Hayes v. . Davidson

70 N.C. 573 | N.C. | 1874

The complaint alleges that the defendants, the Davidsons, signed and delivered to Wm. Johnston, the guardian of the plaintiff's intestate, the bill sued upon; that afterwards, the said defendants executed a deed in trust to secure their creditors, under which their property was sold and all their creditors paid, with the exception of the plaintiff, and that from the proceeds of such sale after the payment of the other creditors, they have funds more than sufficient to pay his, the plaintiff's claim.

It is further alleged, that of this trust fund, the Davidsons, or their trustee assigned to the other defendant a note in payment of a debt not secured by the deed in trust.

The answers of the defendants admit the material allegations contained in the complaint, and rely for a defense, that other creditors secured in the deed, compromised their claims and (574) took less than the claims called for, and that the plaintiff promised to compromise his, which he afterwards refused to do. That without such compromise, the funds arising from the sale of the property conveyed in the deed, would not have been sufficient to pay the debts.

The plaintiff demurred to the answers of the defendants for *464 insufficiency, c., and the Court sustained the demurrer, giving the plaintiff judgment for the whole amount he claimed.

Defendants appealed. This case is before us by appeal from the ruling of his Honor, sustaining the demurrer to the answers of the defendants.

The answer of the Davidsons admits several allegations of the complaint; and amongst others the 6th, to wit: "that after the discharge of all the other debts specified in the said deed, there remained in the hands of the said trustees a fund — the proceeds of the property conveyed by said deed, amply sufficient to pay and discharge the debt due to the plaintiff as administrator."
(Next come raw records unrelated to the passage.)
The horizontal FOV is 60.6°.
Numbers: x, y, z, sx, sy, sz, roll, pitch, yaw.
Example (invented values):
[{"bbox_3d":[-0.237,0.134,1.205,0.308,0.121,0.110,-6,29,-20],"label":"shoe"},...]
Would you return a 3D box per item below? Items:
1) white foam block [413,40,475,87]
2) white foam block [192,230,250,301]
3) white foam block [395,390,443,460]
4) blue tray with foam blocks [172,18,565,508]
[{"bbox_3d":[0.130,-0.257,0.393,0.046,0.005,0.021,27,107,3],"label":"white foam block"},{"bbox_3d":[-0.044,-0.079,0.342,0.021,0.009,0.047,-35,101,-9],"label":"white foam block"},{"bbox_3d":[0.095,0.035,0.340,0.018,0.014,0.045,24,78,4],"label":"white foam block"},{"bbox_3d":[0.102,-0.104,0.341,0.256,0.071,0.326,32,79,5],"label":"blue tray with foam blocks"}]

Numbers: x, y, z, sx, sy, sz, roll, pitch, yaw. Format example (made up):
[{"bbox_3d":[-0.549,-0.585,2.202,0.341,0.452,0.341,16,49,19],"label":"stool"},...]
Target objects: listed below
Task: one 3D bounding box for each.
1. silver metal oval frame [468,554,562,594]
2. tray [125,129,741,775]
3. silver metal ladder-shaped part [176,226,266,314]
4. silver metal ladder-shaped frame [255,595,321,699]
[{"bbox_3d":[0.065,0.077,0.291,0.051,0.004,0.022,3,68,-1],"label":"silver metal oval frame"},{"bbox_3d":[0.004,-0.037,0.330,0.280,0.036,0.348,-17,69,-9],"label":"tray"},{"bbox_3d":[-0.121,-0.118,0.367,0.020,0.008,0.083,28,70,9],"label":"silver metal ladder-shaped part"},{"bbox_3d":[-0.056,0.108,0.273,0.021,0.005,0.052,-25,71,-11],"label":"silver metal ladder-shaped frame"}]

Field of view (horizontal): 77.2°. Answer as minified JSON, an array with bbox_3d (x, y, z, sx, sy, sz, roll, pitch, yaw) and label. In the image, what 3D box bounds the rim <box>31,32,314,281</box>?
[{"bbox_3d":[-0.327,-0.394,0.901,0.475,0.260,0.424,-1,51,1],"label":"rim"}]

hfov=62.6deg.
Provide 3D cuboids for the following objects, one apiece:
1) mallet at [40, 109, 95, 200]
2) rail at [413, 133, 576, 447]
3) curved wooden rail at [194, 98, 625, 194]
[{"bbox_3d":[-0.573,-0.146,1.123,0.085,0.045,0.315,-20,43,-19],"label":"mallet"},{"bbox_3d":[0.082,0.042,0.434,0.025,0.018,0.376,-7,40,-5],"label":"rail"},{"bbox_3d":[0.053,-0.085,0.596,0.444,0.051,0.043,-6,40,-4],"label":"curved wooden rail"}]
But they allege that the plaintiff had agreed with them (the trustees) "to compromise his debt on as favorable terms as any of the other creditors would compromise upon."
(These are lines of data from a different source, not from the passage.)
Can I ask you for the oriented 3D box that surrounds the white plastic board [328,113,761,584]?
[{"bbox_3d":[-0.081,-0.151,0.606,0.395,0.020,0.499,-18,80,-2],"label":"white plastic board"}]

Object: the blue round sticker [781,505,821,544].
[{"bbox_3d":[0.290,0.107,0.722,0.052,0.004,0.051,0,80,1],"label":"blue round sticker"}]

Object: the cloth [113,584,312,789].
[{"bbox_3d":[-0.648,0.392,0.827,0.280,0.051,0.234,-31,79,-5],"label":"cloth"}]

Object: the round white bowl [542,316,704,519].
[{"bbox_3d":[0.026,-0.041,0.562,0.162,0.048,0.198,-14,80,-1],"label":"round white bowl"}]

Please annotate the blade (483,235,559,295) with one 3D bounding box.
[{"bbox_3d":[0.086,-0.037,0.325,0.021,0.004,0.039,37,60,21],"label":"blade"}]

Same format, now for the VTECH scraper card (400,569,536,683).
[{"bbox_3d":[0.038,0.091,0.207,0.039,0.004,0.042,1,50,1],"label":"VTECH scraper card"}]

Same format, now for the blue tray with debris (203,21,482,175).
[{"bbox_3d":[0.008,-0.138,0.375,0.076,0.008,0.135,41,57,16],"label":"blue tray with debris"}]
If the plaintiff had by his promise to compromise and take less than the whole of his demand, induced any other creditor to accept a composition and discharge the defendants from further liability, he could not afterwards enforce his claim, since it would be a fraud upon that creditor. Wood v. Roberts, 2 Starke's Rep., 417. But the acceptance, or the agreement to accept of a less sum, does not bar a demand for a greater, when there is no other consideration. McKenzie v. Culbreth, 66 N.C. 534; Bryan v. Foy, 69 N.C. 45.

(575) And, in our case, it does not appear that the other creditors acted in concert with the plaintiff, and released any portion of their debts in consequence of his promise to do so, nor does it appear that they were prejudiced or surprised by the refusal of the plaintiff to accept less than his whole debt.
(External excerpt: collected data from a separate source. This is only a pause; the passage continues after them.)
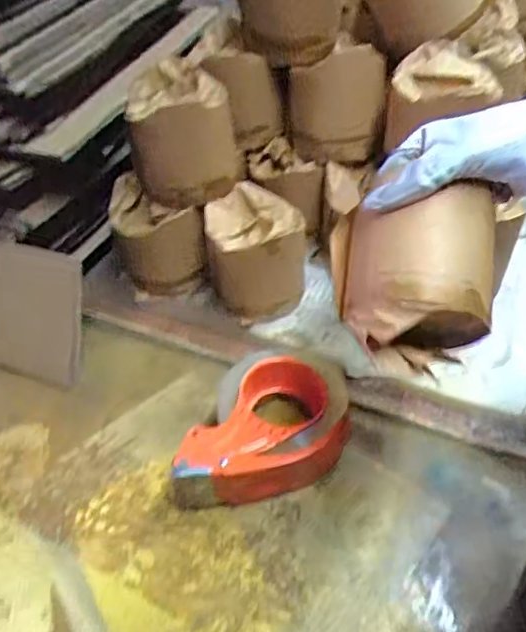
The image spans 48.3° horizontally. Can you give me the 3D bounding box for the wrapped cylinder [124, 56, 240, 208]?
[{"bbox_3d":[-0.081,-0.186,0.606,0.107,0.120,0.090,-9,48,-4],"label":"wrapped cylinder"}]

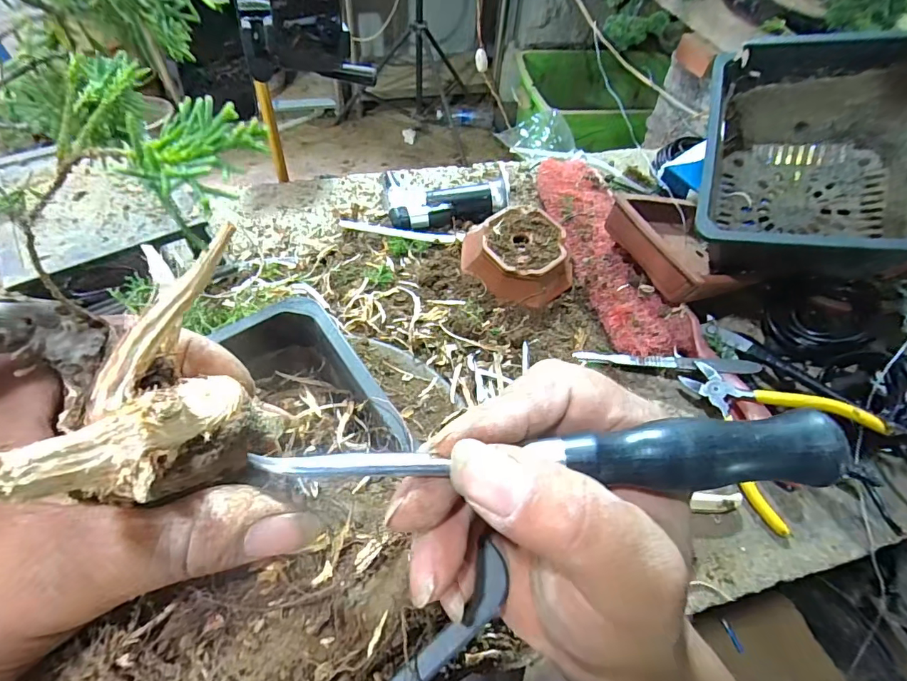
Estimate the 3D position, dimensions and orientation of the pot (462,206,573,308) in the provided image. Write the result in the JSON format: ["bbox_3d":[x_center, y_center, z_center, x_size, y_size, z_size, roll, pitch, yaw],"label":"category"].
[{"bbox_3d":[0.060,-0.081,0.431,0.082,0.038,0.094,-35,64,-26],"label":"pot"}]

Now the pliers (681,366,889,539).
[{"bbox_3d":[0.227,0.063,0.350,0.102,0.010,0.117,-51,59,7],"label":"pliers"}]

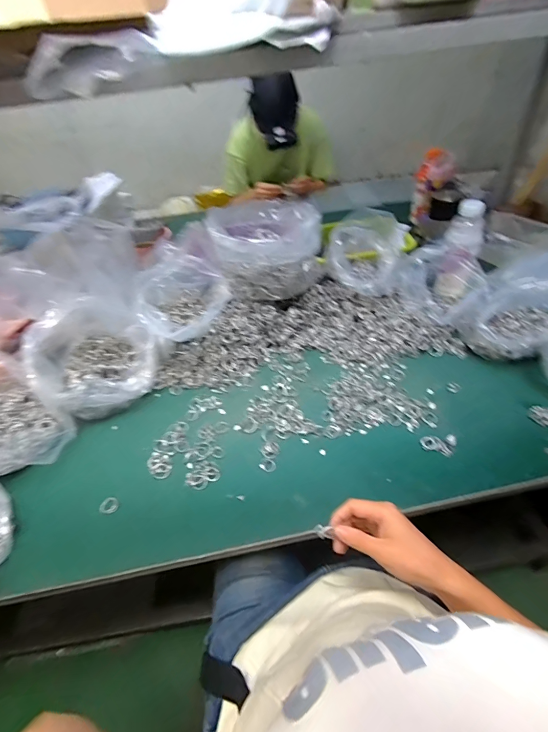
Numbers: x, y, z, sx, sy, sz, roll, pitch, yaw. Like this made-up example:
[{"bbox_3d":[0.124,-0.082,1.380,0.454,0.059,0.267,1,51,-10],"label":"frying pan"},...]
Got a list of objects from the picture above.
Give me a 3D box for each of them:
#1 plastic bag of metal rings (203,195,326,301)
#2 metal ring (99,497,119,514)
[{"bbox_3d":[-0.014,-0.219,0.684,0.189,0.131,0.138,-13,44,-7],"label":"plastic bag of metal rings"},{"bbox_3d":[-0.236,0.199,0.510,0.026,0.007,0.024,-3,43,3],"label":"metal ring"}]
The trustees seem to have approached each creditor separately, and to have compromised with each, upon such terms as they could obtain. And each creditor seems to have acted on his own judgment and sympathies, independently of what the others might do.

The promise being unsupported by a consideration, is not obligatory; and the plaintiff, whether from caprice or any other motive was at liberty to refuse taking less than his whole demand.

But as the defendant, Barringer, is only liable secondarily, (having acquired a portion of the trust fund with notice,) the judgment of the Superior Court must be modified, so as to hold him liable for only such *465 portion of the debt, if any, as cannot be made out of the trustees.

Let judgment be entered here, in accordance with this opinion.

PER CURIAM. Judgment accordingly.

Mitchell v. Sawyer, 71 N.C. 73; Koonce v. Russell, 103 N.C. 181; Bankv. Comrs., 116 N.C. 362; Wittkowsky v. Baruch, 127 N.C. 318.